* What you are asked to do
Every entry that follows should be repeated exactly; drop the images.

━━━━━ Records

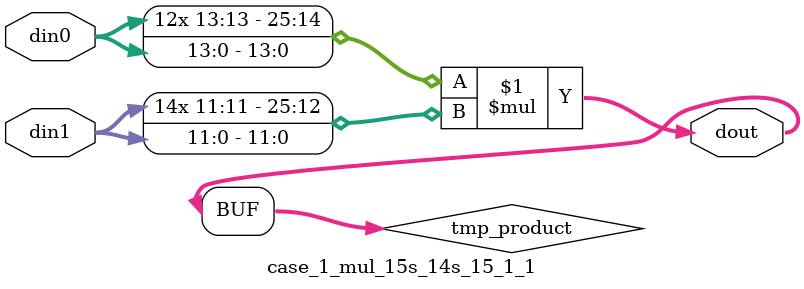
<source format=v>

`timescale 1 ns / 1 ps

 module case_1_mul_15s_14s_15_1_1(din0, din1, dout);
parameter ID = 1;
parameter NUM_STAGE = 0;
parameter din0_WIDTH = 14;
parameter din1_WIDTH = 12;
parameter dout_WIDTH = 26;

input [din0_WIDTH - 1 : 0] din0; 
input [din1_WIDTH - 1 : 0] din1; 
output [dout_WIDTH - 1 : 0] dout;

wire signed [dout_WIDTH - 1 : 0] tmp_product;



























assign tmp_product = $signed(din0) * $signed(din1);








assign dout = tmp_product;





















endmodule

</source>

━━━━━━━━━━

* Answer to this problem
<source format=v>

`timescale 1 ns / 1 ps

 module case_1_mul_15s_14s_15_1_1(din0, din1, dout);
parameter ID = 1;
parameter NUM_STAGE = 0;
parameter din0_WIDTH = 14;
parameter din1_WIDTH = 12;
parameter dout_WIDTH = 26;

input [din0_WIDTH - 1 : 0] din0; 
input [din1_WIDTH - 1 : 0] din1; 
output [dout_WIDTH - 1 : 0] dout;

wire signed [dout_WIDTH - 1 : 0] tmp_product;



























assign tmp_product = $signed(din0) * $signed(din1);








assign dout = tmp_product;





















endmodule

</source>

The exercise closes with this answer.